Zhang Zexin, Zhao Wenjie, Lv Chang, Wu Zexia, Liu Wenhao, Chang Xuesong, Yu Yaya, Xiao Zhenzhen, He Yihan, Zhang Haibo
The Second Clinical School of Guangzhou University of Chinese Medicine, Guangzhou, China.
Clinical Medical College of Acupuncture Moxibustion and Rehabilitation, Guangzhou University of Chinese Medicine, Guangzhou, China.
Front Immunol. 2024 Nov 25;15:1456150. doi: 10.3389/fimmu.2024.1456150. eCollection 2024.
Pain is a prevalent discomfort symptom associated with cancer, yet the correlations and potential mechanisms between pain and the efficacy of cancer immunotherapy remain uncertain.
Non-small cell lung cancer (NSCLC) patients who received immune checkpoint inhibitors (ICIs) in the inpatient department of Guangdong Provincial Hospital of Chinese Medicine from January 1, 2018, to December 31, 2021, were retrospectively enrolled. Through cox regression analysis, prognostic factors and independent prognostic factors affecting the efficacy of ICIs were identified, and a nomogram model was constructed. Hub cancer-related pain genes (CRPGs) were identified through bioinformatic analysis. Finally, the expression levels of hub CRPGs were detected using an enzyme-linked immunosorbent assay (ELISA).
Before PSM, a total of 222 patients were enrolled in this study. Univariate and multivariate cox analysis indicated that bone metastasis and NRS scores were independent prognostic factors for the efficacy of ICIs. After PSM, a total of 94 people were enrolled in this study. Univariate cox analysis and multivariate cox analysis indicated that age, platelets, Dnlr, liver metastasis, bone metastasis, and NRS scores were independent prognostic factors for the efficacy of ICIs. A nomogram was constructed based on 6 independent prognostic factors with AUC values of 0.80 for 1-year, 0.73 for 2-year, and 0.80 for 3-year survival. ELISA assay results indicated that the level of CXCL12 significantly decreased compared to baseline after pain was relieved.

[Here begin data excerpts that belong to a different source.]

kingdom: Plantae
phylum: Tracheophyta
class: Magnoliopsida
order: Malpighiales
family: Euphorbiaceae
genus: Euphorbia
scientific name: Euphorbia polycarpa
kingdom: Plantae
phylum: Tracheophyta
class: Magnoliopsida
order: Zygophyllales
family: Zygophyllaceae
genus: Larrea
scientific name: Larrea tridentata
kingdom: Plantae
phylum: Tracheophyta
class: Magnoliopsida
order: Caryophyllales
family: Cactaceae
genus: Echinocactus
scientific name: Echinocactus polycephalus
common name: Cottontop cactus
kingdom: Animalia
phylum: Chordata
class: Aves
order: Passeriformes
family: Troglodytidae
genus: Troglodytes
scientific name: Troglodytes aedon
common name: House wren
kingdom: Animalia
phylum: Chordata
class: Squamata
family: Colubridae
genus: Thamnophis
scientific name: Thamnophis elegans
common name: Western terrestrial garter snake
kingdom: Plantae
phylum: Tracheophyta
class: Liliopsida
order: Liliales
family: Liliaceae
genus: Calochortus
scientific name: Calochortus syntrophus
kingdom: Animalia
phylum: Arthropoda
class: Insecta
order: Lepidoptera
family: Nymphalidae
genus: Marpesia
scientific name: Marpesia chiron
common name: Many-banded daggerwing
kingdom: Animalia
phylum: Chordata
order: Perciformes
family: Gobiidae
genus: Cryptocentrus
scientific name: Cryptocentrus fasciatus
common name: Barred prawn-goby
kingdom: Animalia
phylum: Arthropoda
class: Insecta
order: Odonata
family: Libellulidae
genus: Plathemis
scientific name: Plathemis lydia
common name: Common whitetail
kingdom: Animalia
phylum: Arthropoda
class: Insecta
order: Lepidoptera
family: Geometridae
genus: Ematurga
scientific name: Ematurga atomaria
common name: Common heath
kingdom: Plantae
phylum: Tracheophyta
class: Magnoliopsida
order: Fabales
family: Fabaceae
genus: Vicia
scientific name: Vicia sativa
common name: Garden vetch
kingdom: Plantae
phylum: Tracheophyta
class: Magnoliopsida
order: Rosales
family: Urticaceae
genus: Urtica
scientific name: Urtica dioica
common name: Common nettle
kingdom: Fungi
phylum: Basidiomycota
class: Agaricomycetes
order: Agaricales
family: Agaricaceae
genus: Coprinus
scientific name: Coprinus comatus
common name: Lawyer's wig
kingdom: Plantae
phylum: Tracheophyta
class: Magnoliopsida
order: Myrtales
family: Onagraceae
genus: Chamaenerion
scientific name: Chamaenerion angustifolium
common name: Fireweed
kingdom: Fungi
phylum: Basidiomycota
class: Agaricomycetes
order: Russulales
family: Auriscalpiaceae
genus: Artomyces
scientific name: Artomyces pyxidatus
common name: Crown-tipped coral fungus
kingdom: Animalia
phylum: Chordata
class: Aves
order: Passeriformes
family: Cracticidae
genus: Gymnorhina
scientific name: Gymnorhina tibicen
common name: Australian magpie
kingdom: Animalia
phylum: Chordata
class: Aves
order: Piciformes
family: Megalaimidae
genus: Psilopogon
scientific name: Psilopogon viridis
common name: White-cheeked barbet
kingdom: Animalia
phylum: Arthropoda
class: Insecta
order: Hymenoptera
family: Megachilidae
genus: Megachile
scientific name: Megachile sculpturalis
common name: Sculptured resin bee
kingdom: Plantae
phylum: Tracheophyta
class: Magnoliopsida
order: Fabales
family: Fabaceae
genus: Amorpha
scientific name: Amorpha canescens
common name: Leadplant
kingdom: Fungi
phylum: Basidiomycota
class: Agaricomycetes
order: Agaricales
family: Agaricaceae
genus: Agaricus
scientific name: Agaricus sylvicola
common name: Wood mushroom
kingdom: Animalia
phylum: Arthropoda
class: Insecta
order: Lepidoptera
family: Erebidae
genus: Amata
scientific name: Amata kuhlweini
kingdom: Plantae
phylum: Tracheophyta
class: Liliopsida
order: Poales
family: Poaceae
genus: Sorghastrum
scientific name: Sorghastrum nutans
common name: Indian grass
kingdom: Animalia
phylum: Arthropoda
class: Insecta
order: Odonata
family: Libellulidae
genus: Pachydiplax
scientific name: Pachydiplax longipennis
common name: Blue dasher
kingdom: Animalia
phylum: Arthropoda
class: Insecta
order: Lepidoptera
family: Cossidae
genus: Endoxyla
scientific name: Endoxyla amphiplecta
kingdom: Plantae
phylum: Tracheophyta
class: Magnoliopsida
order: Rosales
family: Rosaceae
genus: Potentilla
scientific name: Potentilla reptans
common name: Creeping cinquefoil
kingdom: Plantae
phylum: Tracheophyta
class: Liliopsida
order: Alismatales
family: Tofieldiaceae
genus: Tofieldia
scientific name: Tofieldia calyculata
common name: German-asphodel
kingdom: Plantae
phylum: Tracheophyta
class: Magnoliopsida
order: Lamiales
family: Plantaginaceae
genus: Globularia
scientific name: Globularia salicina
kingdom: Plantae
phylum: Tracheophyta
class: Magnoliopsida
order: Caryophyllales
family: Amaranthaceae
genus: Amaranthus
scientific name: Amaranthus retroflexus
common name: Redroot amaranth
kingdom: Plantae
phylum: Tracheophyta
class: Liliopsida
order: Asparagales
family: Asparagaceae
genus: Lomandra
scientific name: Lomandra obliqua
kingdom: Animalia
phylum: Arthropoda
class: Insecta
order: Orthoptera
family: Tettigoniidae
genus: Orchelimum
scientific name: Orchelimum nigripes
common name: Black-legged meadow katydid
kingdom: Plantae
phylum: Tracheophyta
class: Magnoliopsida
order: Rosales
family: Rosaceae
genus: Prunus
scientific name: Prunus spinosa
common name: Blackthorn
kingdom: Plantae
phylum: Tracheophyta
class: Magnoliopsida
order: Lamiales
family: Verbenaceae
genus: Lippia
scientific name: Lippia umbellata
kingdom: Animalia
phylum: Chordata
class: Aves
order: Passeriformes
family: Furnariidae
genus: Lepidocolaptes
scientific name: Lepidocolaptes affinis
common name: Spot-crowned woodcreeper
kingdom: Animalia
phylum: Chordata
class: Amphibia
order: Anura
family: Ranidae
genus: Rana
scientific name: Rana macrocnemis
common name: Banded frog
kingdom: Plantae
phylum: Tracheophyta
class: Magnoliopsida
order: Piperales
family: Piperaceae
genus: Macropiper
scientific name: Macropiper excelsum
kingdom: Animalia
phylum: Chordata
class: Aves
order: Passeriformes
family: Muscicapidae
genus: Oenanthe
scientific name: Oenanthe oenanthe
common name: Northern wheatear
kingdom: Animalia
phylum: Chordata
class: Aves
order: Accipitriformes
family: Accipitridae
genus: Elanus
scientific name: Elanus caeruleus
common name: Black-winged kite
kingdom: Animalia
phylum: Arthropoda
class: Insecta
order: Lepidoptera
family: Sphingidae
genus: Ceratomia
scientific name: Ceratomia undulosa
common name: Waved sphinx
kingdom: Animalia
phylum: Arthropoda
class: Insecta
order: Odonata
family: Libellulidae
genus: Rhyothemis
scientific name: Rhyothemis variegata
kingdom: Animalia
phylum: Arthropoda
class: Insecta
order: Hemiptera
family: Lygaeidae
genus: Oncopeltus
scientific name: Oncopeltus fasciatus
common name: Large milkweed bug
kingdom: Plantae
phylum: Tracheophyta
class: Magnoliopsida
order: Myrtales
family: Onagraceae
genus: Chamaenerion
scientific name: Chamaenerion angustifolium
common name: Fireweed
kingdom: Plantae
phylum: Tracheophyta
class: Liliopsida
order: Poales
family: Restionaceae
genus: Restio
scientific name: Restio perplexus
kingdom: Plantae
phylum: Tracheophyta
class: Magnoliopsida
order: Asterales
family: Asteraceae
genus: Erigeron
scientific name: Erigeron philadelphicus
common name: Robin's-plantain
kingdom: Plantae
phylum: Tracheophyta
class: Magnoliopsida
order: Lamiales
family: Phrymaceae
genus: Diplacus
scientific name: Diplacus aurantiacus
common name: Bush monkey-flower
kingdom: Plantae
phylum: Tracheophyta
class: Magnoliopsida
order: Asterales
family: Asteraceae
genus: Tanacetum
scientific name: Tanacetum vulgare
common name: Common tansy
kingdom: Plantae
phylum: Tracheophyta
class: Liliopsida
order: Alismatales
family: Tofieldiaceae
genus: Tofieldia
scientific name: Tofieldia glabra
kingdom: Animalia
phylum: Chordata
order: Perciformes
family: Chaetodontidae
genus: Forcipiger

Baseline pain is an independent prognostic factor affecting the efficacy of ICIs in lung cancer, potentially through CXCL12-mediated inflammation promotion and immunosuppression.
疼痛是一种与癌症相关的常见不适症状,但疼痛与癌症免疫治疗疗效之间的相关性及潜在机制仍不明确。
回顾性纳入2018年1月1日至2021年12月31日在广东省中医院住院部接受免疫检查点抑制剂(ICI)治疗的非小细胞肺癌(NSCLC)患者。通过cox回归分析确定影响ICI疗效的预后因素和独立预后因素,并构建列线图模型。通过生物信息学分析确定核心癌症相关疼痛基因(CRPG)。最后,采用酶联免疫吸附测定(ELISA)检测核心CRPG的表达水平。
倾向评分匹配(PSM)前,本研究共纳入222例患者。单因素和多因素cox分析表明,骨转移和数字评定量表(NRS)评分是ICI疗效的独立预后因素。PSM后,本研究共纳入94例患者。单因素cox分析和多因素cox分析表明,年龄、血小板、Dnlr、肝转移、骨转移和NRS评分是ICI疗效的独立预后因素。基于6个独立预后因素构建列线图,1年、2年和3年生存率的曲线下面积(AUC)值分别为0.80、0.73和0.80。ELISA检测结果表明,疼痛缓解后,与基线相比,CXC趋化因子配体12(CXCL12)水平显著降低。
基线疼痛是影响肺癌患者ICI疗效的独立预后因素,可能是通过CXCL12介导的炎症促进和免疫抑制作用。